**Activity list**
A - In the forum thread about idioms like "I'll eat my hat," what Finnish expression is given and how is it rendered in English?
B - Continue the forum thread about idioms like "I'll eat my hat" from the point where it ends.

[[ Supplied text open ]]

Wikipedia gives http://de.wikipedia.org/wiki/Liste_deutscher_Redewendungen



> Da fress ich einen *Besen* (often together with: samt der Putzfrau)



Another one I know is

"Ich geh am Stock!"


----------



## Encolpius

Thanks, Hutschi, for its confirmation!


----------



## ilocas2

Serbian:

*poješću svoj šešir* - I'll eat my hat


----------



## Messquito

In Chinese, I've seen 我把頭給你 (I'll give you my head).
But I'm more familiar with this one:
除非太陽從西邊升起(Unless the sun rose in the west.)


----------



## ninecats

In Turkish, Dişimi kırarım/kıracağım. Diş=tooth Kır-mak=to break. Bir kez olsun özür dilese dişimi kırarım. If he apologizes for once I will break my tooth (lit). It means he has never apologized for what he has done. That's why it would be suprising If he apologized (even for once). It's used for what won't come true. Like people expect someone to do something but he probably won't do what is expected from him.


----------



## eno2

Dutch speakers don't eat hats, when they're absolutely sure about something, they bet their heads on it.


----------



## 810senior

Guess that in Japanese we don't have any idiom or something exactly corresponding to _eat one's hat_ in English. I checked some dictionaries out and found some referred to 首をやる(_give one's neck_) for this sense, but for sure I have never heard of it or even used it in practice. 
Instead I'd just say ~はずがない(it is not possible for someone to do) or なんてありえない(it is impossible for something like that) if it comes to that.




Messquito said:


> But I'm more familiar with this one:
> 除非太陽從西邊升起(Unless the sun rose in the west.)



That idiom makes sense in Japanese too, even though it is used much less frequently than Chinese.


----------



## Armas

Finnish: _Panen pääni pantiksi_ "I'll pawn my head".


----------



## Red Arrow

eno2 said:


> Dutch speakers don't eat hats, when they're absolutely sure about something, they bet their heads on it.


Never heard of "Als ... dan eet ik m'n hoed/schoen op"?   (If ... then I'll eat my hat/shoe)

[[ Supplied text closed ]]
[[ Stored data open ]]

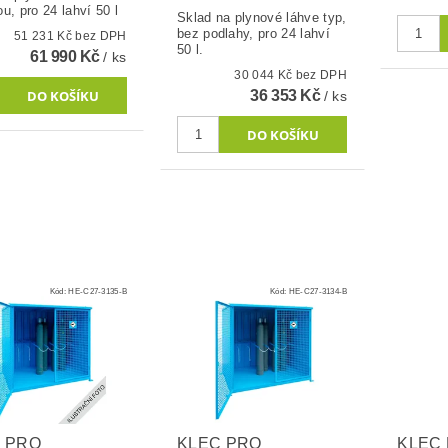
u, pro 24 lahví 50 l
Sklad na plynové láhve typ,
bez podlahy, pro 24 lahví
51 231 Kč bez DPH
50 l.
61 990 Kč
/ ks
30 044 Kč bez DPH
36 353 Kč
/ ks
Kód:
HE-C27-3135-B
Kód:
HE-C27-3134-B
 PRO
KLEC PRO
KLEC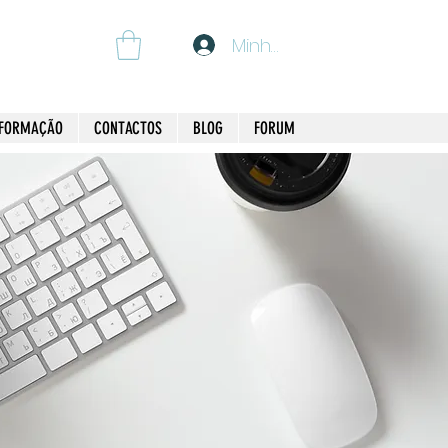
Minha Conta
 FORMAÇÃO
CONTACTOS
BLOG
FORUM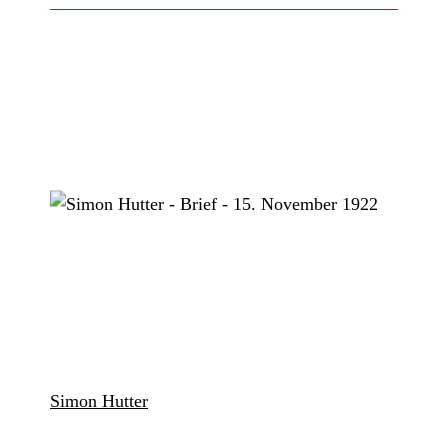
Simon Hutter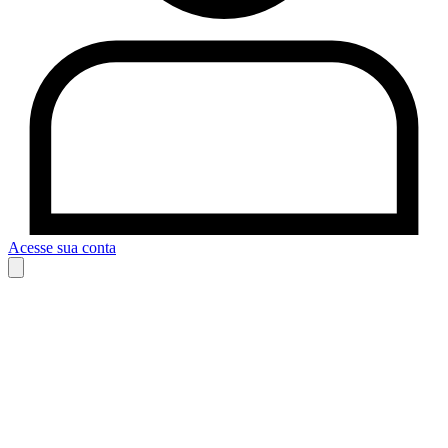
Acesse sua conta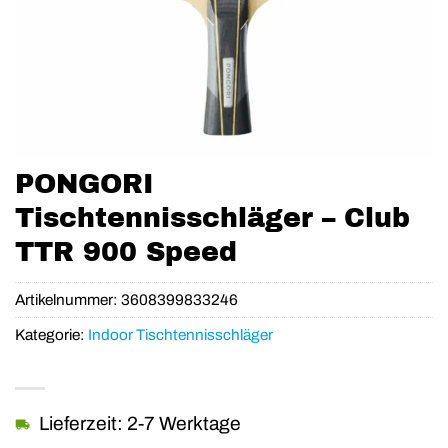
PONGORI
Tischtennisschläger – Club
TTR 900 Speed
Artikelnummer:
3608399833246
Kategorie:
Indoor Tischtennisschläger
Lieferzeit: 2-7 Werktage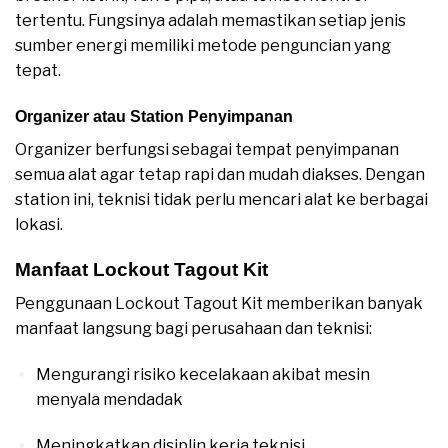
tertentu. Fungsinya adalah memastikan setiap jenis
sumber energi memiliki metode penguncian yang
tepat.
Organizer atau Station Penyimpanan
Organizer berfungsi sebagai tempat penyimpanan
semua alat agar tetap rapi dan mudah diakses. Dengan
station ini, teknisi tidak perlu mencari alat ke berbagai
lokasi.
Manfaat Lockout Tagout Kit
Penggunaan Lockout Tagout Kit memberikan banyak
manfaat langsung bagi perusahaan dan teknisi:
Mengurangi risiko kecelakaan akibat mesin
menyala mendadak
Meningkatkan disiplin kerja teknisi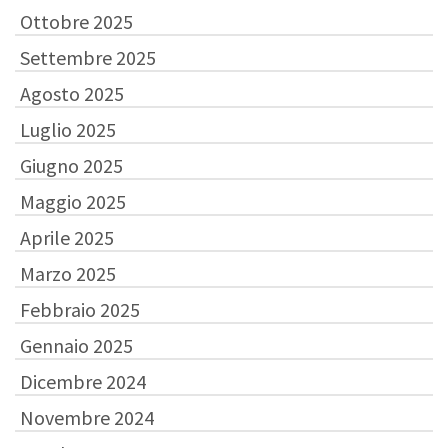
Ottobre 2025
Settembre 2025
Agosto 2025
Luglio 2025
Giugno 2025
Maggio 2025
Aprile 2025
Marzo 2025
Febbraio 2025
Gennaio 2025
Dicembre 2024
Novembre 2024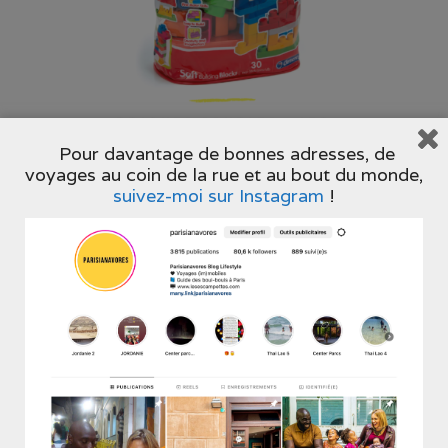
Pour davantage de bonnes adresses, de
voyages au coin de la rue et au bout du monde,
suivez-moi sur Instagram
!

[[ Stored data closed ]]

**Response list**
A - "Panen pääni pantiksi," rendered as "I'll pawn my head."

B -
----------



## eno2

Never say never but very few times. "dan eet ik mijn hoed op " gets 96 clicked result in Google. "dan eet ik mijn schoen op " gets 90. 
So it's not totally "non existent".


----------



## Penyafort

A literal translation in *Catalan *would be _Em menjaré el barret si..._, but it is not used at all or might be understood as a literal bet.

A funny more colloquial Catalan expression with the same meaning would be:

_Si ..., me la tallo i em faig monja. - _If (X happens), I'll cut my thing and become a nun.​


----------



## bibax

Encolpius said:


> And how about the Czech: Ať jsem papež, jestli... [_may I be (let me be) Pope..._]


It is not the same, you must promise to do something very unpleasant.

To eat a hat is impracticable, so we also promise that we'll eat a *beetle* (brouk) or *earthworm* (žížala). We are expected that we'll keep the promise.

In 1998, the chairman of the Pensioners Party, made a pre-election promise. At the country's general election, he said, on national television, that *he would eat a beetle if his party did not win* seats in parliament. His party finished with only three per cent so, he carried out his promise. "The bug was crawling across the plate, so I bit its head off, and when the yellow jelly came out, I gobbled it and washed it down with Fernet," he said afterwards. (For the video, google _"Kremlička žere brouka"_).


----------



## Red Arrow

eno2 said:


> Never say never but very few times. "dan eet ik mijn hoed op " gets 96 clicked result in Google. "dan eet ik mijn schoen op " gets 90.
> So it's not totally "non existent".


Well, it's not the kind of idiom someone would write down in a text.


----------



## Chaboue

DearPrudence said:


> Apparently, the French expression is simply a literal translation of the English one.
> So, we also say:
> *"Je mange mon chapeau si...".
> "Je veux bien manger mon chapeau si..."*


I'm French and I've never heard those expressions before 
I'd say _j'en mettrais ma main à couper_ which litteraly means _I could cut my hand_


----------



## Pugnator

In Italian this idiom exist too. Here a fun fact: In Italian Disney comics often Rockerduck does bets and competition with Scrooge Mcduck and as penalty he has to eat his bowler hat.(In the rare case when Scrooge Mcduck loses he is forced to eat his top hat), all started with this idiom.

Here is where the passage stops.